Graph by Paul Mainwood showing the decoupling of cases vs hospitalizations and deaths in London’t current Omicron wave in comparison to the prior Alpha wave

Indeed, clinical severity of Omicron has been shown to be 72% less in Gauteng ,South Africa (adjusted for multiple co-variates) and 60-70% reduced in the UK recent report cited above. This likely represents both the immunity wall and Omicron’s reduced virulence, but it isn’t possible to parse out how much of each. That these 2 very different populations have a similar reduction in clinical severity is notable: South Africa with only ~25% vaccination and very high prior Covid (with the Beta variant, with the most immune evasion prior to Omicron), in contrast to the UK with high vaccination and boosting, and high prior exposure.
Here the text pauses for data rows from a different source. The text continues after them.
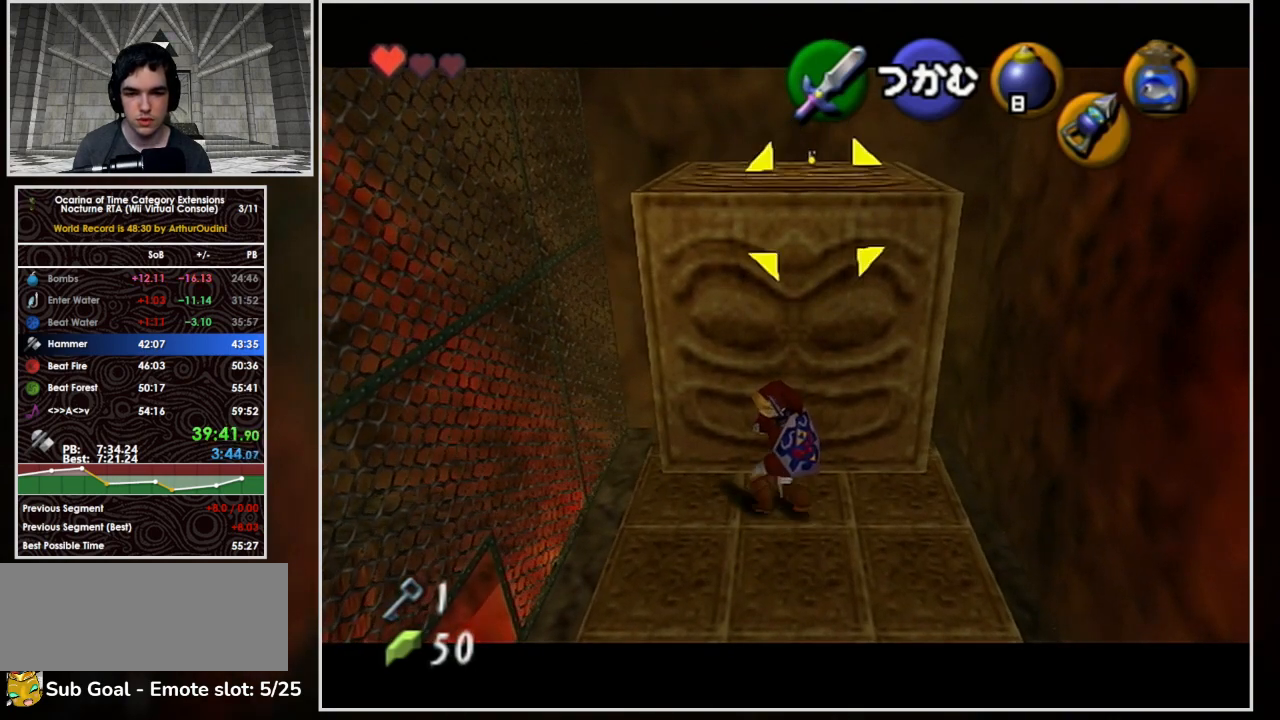
{"dt_ms": 500, "buttons": ["A", "L1"], "left_stick": "up", "right_stick": "center", "events": []}
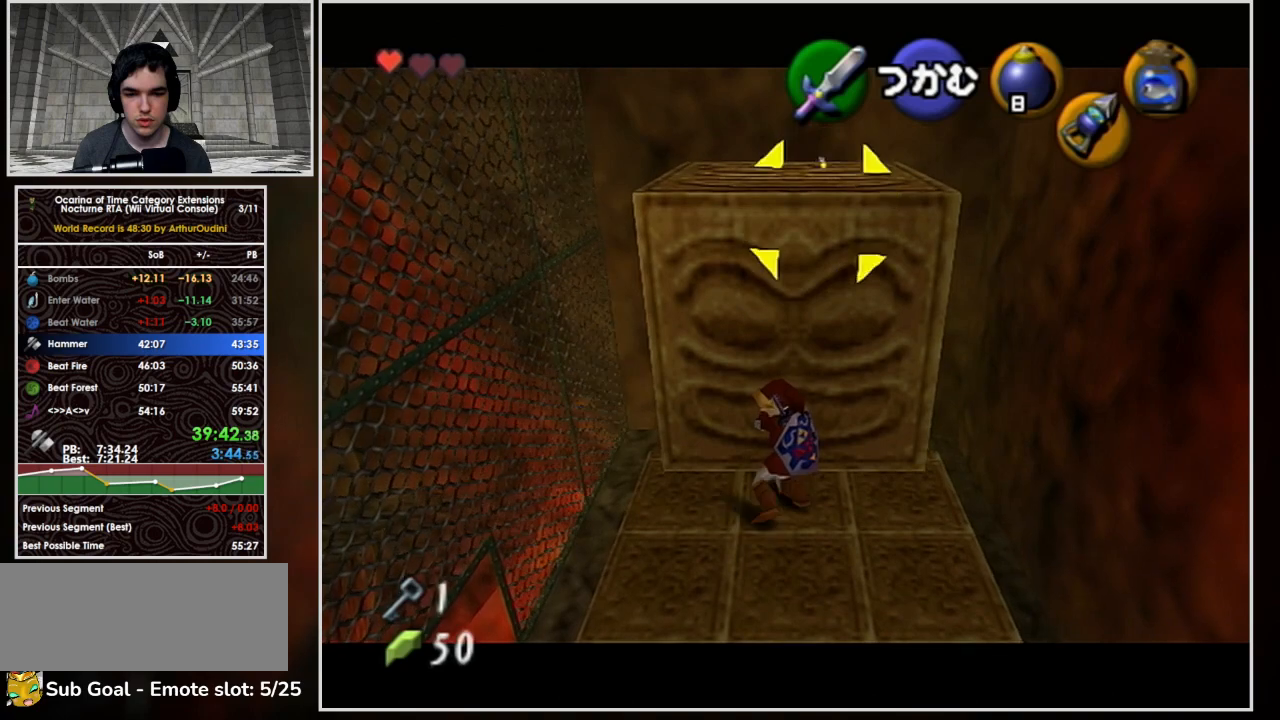
{"dt_ms": 500, "buttons": ["L1"], "left_stick": "center", "right_stick": "center", "events": [[467, "A", "up"], [467, "left_stick", "center"]]}
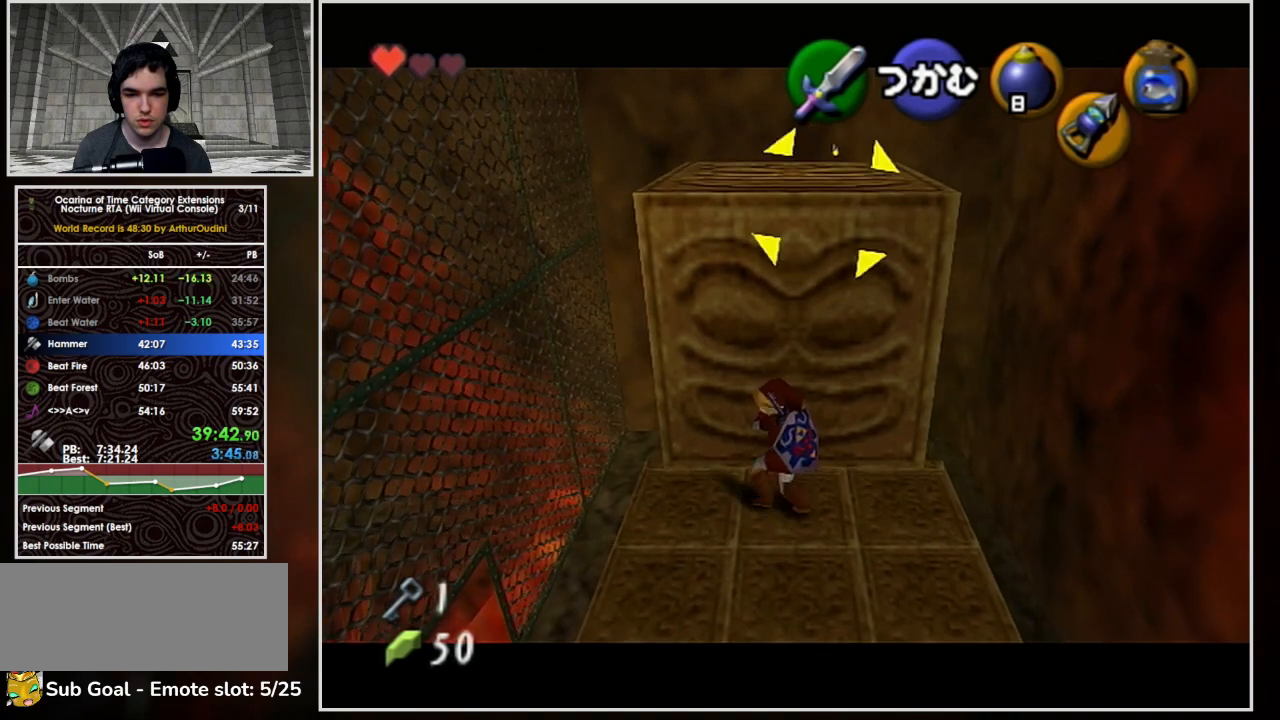
{"dt_ms": 500, "buttons": ["L1"], "left_stick": "center", "right_stick": "center", "events": [[267, "A", "down"], [367, "A", "up"], [433, "A", "down"], [500, "A", "up"]]}
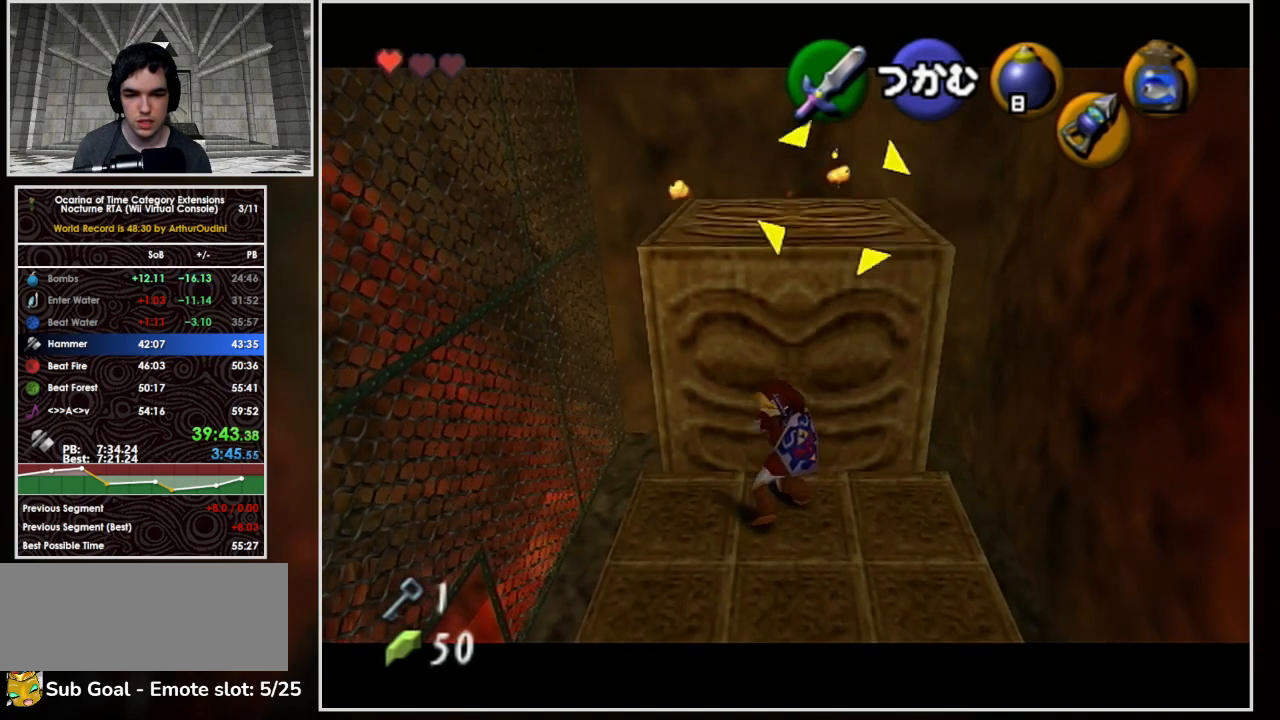
{"dt_ms": 500, "buttons": ["L1"], "left_stick": "center", "right_stick": "center", "events": [[67, "A", "down"], [133, "A", "up"], [200, "A", "down"], [233, "A", "up"], [300, "A", "down"], [367, "A", "up"], [433, "A", "down"], [500, "A", "up"]]}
Omicron will play out with considerable variability in decoupling by place and population. The United States is particularly vulnerable. There is a particularly low rate of fully vaccinated (62%, ranking below 66th for fully vaccinated in the world’s country list) and low rate of booster shots (21%, similarly raking well below the UK and Denmark at >50%; both of these countries have withstood marked increases in hospitalization and deaths to date, i.e maintained relative decoupling).

Hospitalizations have already exceeded 114,000 today and are increasing rapidly. The US had minimal decoupling in the Delta wave from cases to hospitalizations, reaching ~70% of its peak, unlike many countries that were well <40% of prior peaks. The same applied for deaths. The UK hit ~10% of its Alpha peak whereas the US was 60% of its fatality peak during the 1st Delta wave. So it remains to be seen in the US how much decoupling will take hold. We know that most people who get hospitalized or die are going to be unvaccinated, and to a lesser extent vaccinated and waned. As reviewed, the vaccine-induced immunity wall will largely protect from severe disease. We are clearly seeing this now via the substantial reduction of ICU need among those hospitalized with Covid in the United States.

The basic problem: while we have a very smart immune system that is vaccine- trained to defend surprisingly well against severe disease by a hyper-mutated, hyper -transmissible virus, too many humans have not gotten on board. We’ll nevertheless win this battle, fortunate to have 2 major points in our favor.